台湾好きには是非知ってほしい! 戦前台湾の日本語世代が集う図書館「池上一郎博士文庫」
お隣・台湾はよく「行ってみたい海外旅行先」として名前が挙げられる。日本文化に親しみを持っている人が多いということもあり、年々関心が高まっているのではないだろうか?
夜市に温泉にと観光スポットはたくさんあるが、「もっと台湾を知りたい」、「もっと現地の人と触れ合いたい」という人に是非とも訪れてほしい場所がある。それは台湾南部にある「池上一郎博士文庫」。戦前、日本語教育を受けた世代が集い、アジア最南端の日本語の書籍を有する図書館である。
・屏東県竹田の「池上一郎博士文庫」
「池上一郎博士文庫」は、台湾南部の都市・高雄市よりさらに南の屏東(へいとう)県・竹田郷にある図書館だ。池上一郎氏は、1943年に現地に軍医として赴任。医療物資が不足しているにも関わらず、軍関係者だけでなく現地の住民もわけ隔てなく治療をする姿に、人々は信頼を寄せていたという。
「池上一郎博士文庫」は、その池上氏を記念して作られたもので、アジア最南端の日本語書籍の図書館となった。現在は、日本語学習者や戦前の日本統治時代に日本語教育を受けた「日本語世代」が集う場となっている。
・実際に行ってみた
実際に竹田駅を降りたところで、知らないおばさんにバシっと目があった! おばさんはキュピーンとひらめいたような表情をして「あなた日本人でしょ? こっちに日本語を話す人達が集まってるからおいで」と、突然連行されてしまった! 行き先は駅にほぼ隣接の「池上一郎博士文庫」だった。あとから聞くと、特に関係者ではないそうだが、私が日本人だとわかったので紹介したかったとのことだった。
・池上文庫に集う日本語世代たち
この日、池上文庫には理事長の劉さんをはじめとする数名の日本語世代の方がまったり過ごしていた。日本から来た旨を話すと、「それはご苦労様でした」と温かく迎えてくれる。

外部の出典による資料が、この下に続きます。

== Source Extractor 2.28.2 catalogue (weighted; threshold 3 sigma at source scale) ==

日常の話から、1970年の大阪万博に行ったときの話、万博会場近くの桜並木が美しかったことなど様々な話を聞かせてくれた。もちろん会話は全て日本語だ。彼らにとって日本語は母語に近く、聞けば頭の中で物事を考えるときも現地の方言も日本語も同じレベルで使っているそうだ。
・中学生の頃に覚えた古典を暗唱する人も!
なかには、中学生の頃に習ったという古典『太平記』を暗唱してみせ、「しっかり覚えているでしょう?」といたずらっぽく笑う方も。日本人の私の方が習ったはずの『太平記』を覚えておらず、恥ずかしいくらいである。
・元零戦のパイロットも
劉理事長は、終戦時に中学を卒業したくらいだったとのことだったが、池上文庫の常連さんには元零戦のパイロットだった方もいらっしゃるとか。この日はいらしていなかったが、もし出会えれば貴重な話が聞けるかもしれない。
・屏東駅か高雄駅からのアクセスがおすすめ
聞けば、竹田駅近辺にはめぼしい宿はないという。なので近くの屏東駅か電車で約1時間かかるが新幹線駅もある高雄に宿をとり、朝の早いうちに竹田向かった方が良さそうだ。開館時間も曜日によって異なるので事前にチェックしておきたい。
別れ際に、「もう少し時間があればこの辺を案内できたのにねぇ」と話す劉理事長。訪問者は誰でも歓迎してくれるという。しかし、ここは皆さんがゆったりと集まっている公共の場所なので、くれぐれも騒いだり無理なお願いをするのは慎みたい。彼らとの交流から今まで知らなかった台湾の姿を感じることができるかもしれない。